12-lipoxygenase is induced in vivo upon pneumococcal infection. Wild type C57BL/6 mice (with or without CDC pretreatment) or Alox15^−/− mice were intratracheally challenged with 2×10⁵ S. pneumoniae TIGR4. Control mice received only PBS. Mice were euthanized, lung homogenates were immunoblotted and probed using anti-ALOX12, ALOX15 or tubulin antibodies. Shown is a representative figure from two independent experiments. Corresponding molecular weight markers are denoted.

Fig. 6

12-lipoxygenase activity is required for pulmonary inflammation during S. pneumoniae infection of mice.
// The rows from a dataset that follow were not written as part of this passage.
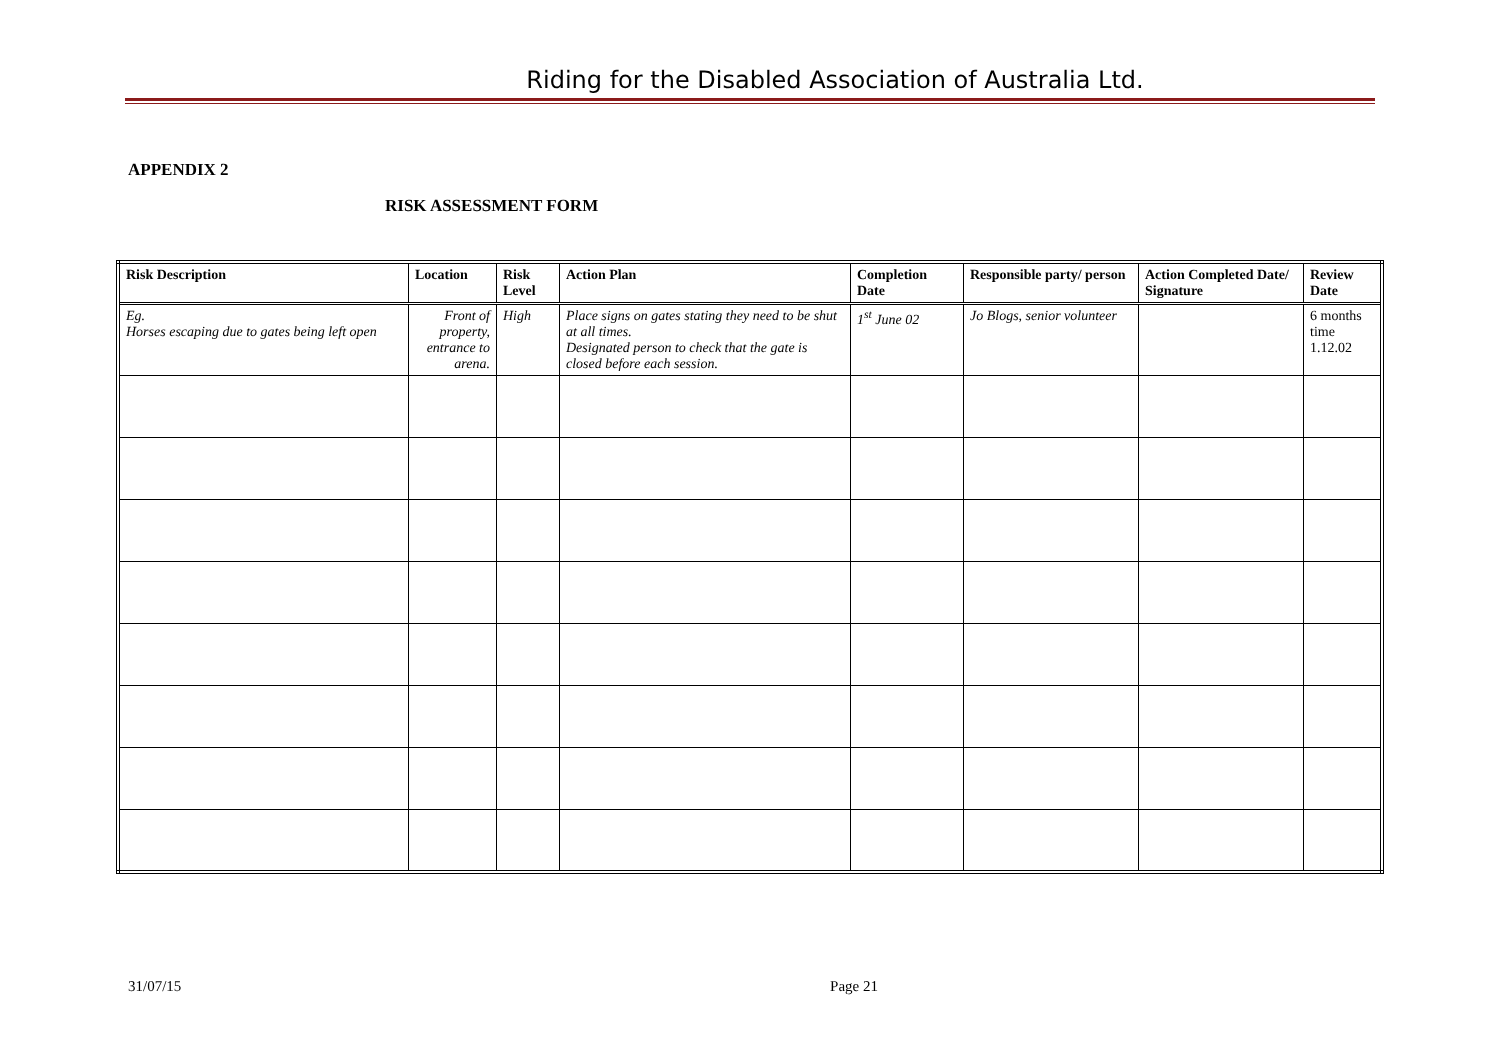Riding for the Disabled Association of Australia Ltd.
APPENDIX 2
RISK ASSESSMENT FORM
| Risk Description | Location | Risk Level | Action Plan | Completion Date | Responsible party/ person | Action Completed Date/ Signature | Review Date |
| --- | --- | --- | --- | --- | --- | --- | --- |
| Eg. Horses escaping due to gates being left open | Front of property, entrance to arena. | High | Place signs on gates stating they need to be shut at all times. Designated person to check that the gate is closed before each session. | 1<sup>st</sup> June 02 | Jo Blogs, senior volunteer | | 6 months time 1.12.02 |
31/07/15 Page 21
Untreated [“+TIGR4”; panel A(ii)] or CDC-treated [“+CDC, +TIGR4”; panel A(iii)] wild type (“WT”) C57BL/6 mice, or Alox15^−/− [panel A(iv)] mice were inoculated intratracheally with TIGR4, or with PBS alone [panel A(i)], as described in Materials and Methods. Mice were sacrificed, and hematoxylin and eosin stained lung sections (at 20× magnification) were examined by light microscopy. Inset: lung sections at 40× magnification; arrowheads denote PMNs. Figures are representative of two independent experiments. Bronchoalveolar lavage fluid (BALF) was isolated and cytospin preparations were prepared. PMNs were counted from Wright-Giemsa stained preparations by observation at 100×. Average number of PMNs per 5 fields of observation is noted in the corresponding histology figures. For flow cytometry, BALF and lungs from infected WT (with or without CDC treatment) or Alox15^−/− mice were collected. Cells present in the digested lungs and BALF were stained with relevant MAbs and the fluorescence intensities of the stained cells were determined by flow cytometry. Collected data were analyzed to determine the numbers of PMNs, macrophages (Mɸ), dendritic cells or T cells in the lungs (B, top) and in the BALF (B, bottom).

Fig. 7

S. pneumoniae-elicited PMN migration compromises epithelial barrier integrity and facilitates pneumococcal transepithelial migration. A, Compromise in barrier integrity due to S. pneumoniae -elicited PMN migration was measured using the migration of fluorescein isothiocyanate (FITC) labelled-dextran (MW 40kDa, Sigma). Infection and PMN migration times were 2½h each. Control monolayers received either bacteria or PMNs. Shown is a representative of two experiments. B, Apical sides of H292 monolayers were infected with TIGR4, and PMNs, or HBSS+Ca/Mg alone, were added the basolateral side. Transepithelial migration of bacteria was quantitated as stated in Materials and Methods. Shown is a representative of two experiments. C, Apical sides of H292 monolayers were infected with TIGR4, and PMNs were added to either basolateral or apical side of the monolayers. Control monolayers received HBSS+Ca/Mg instead of PMNs. Transepithelial migration of bacteria was quantitated as stated in Materials and Methods. Shown is a representative of two experiments. D, H292 monolayers were pretreated with CDC, and the apical side was infected with TIGR4. PMNs, or HBSS+Ca/Mg alone, were added the basolateral side. Bacterial migration was determined as stated in Material and Methods. Shown is a representative of two experiments.

Fig. 8

12-LOX mediated inflammation promotes bacteremia and lethality during S. pneumoniae infection of mice. Mock-treated wild type C57BL/6 mice (“WT”), CDC-treated wild type mice, or Alox15^−/− mice were intratracheally inoculated with TIGR4 (see Materials and Methods). A control group of wild type mice received PBS. Six mice per group were used for the experiment. A, The cfu in the murine blood was determined at the specified time points. Shown is a representative of two experiments. B, The survival of mice was monitored over a 7 day post-infection period. Shown is a representative of two experiments.